PROBLEM →
Below is a block of records; repeat all of them exactly.

EXERCISE MATERIAL →
****************
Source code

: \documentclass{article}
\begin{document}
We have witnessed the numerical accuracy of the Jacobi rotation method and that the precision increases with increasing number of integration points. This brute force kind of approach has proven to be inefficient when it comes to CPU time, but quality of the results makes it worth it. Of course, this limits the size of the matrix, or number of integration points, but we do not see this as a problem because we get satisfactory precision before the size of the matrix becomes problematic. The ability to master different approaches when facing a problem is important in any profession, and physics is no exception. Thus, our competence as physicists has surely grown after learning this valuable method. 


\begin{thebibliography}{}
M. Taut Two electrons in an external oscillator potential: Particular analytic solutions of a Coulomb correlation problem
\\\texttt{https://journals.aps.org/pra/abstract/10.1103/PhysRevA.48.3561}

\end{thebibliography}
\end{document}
****************
ANSWER TO THIS PROBLEM →
Source code

: \documentclass{article}
\begin{document}
We have witnessed the numerical accuracy of the Jacobi rotation method and that the precision increases with increasing number of integration points. This brute force kind of approach has proven to be inefficient when it comes to CPU time, but quality of the results makes it worth it. Of course, this limits the size of the matrix, or number of integration points, but we do not see this as a problem because we get satisfactory precision before the size of the matrix becomes problematic. The ability to master different approaches when facing a problem is important in any profession, and physics is no exception. Thus, our competence as physicists has surely grown after learning this valuable method. 


\begin{thebibliography}{}
M. Taut Two electrons in an external oscillator potential: Particular analytic solutions of a Coulomb correlation problem
\\\texttt{https://journals.aps.org/pra/abstract/10.1103/PhysRevA.48.3561}

\end{thebibliography}
\end{document}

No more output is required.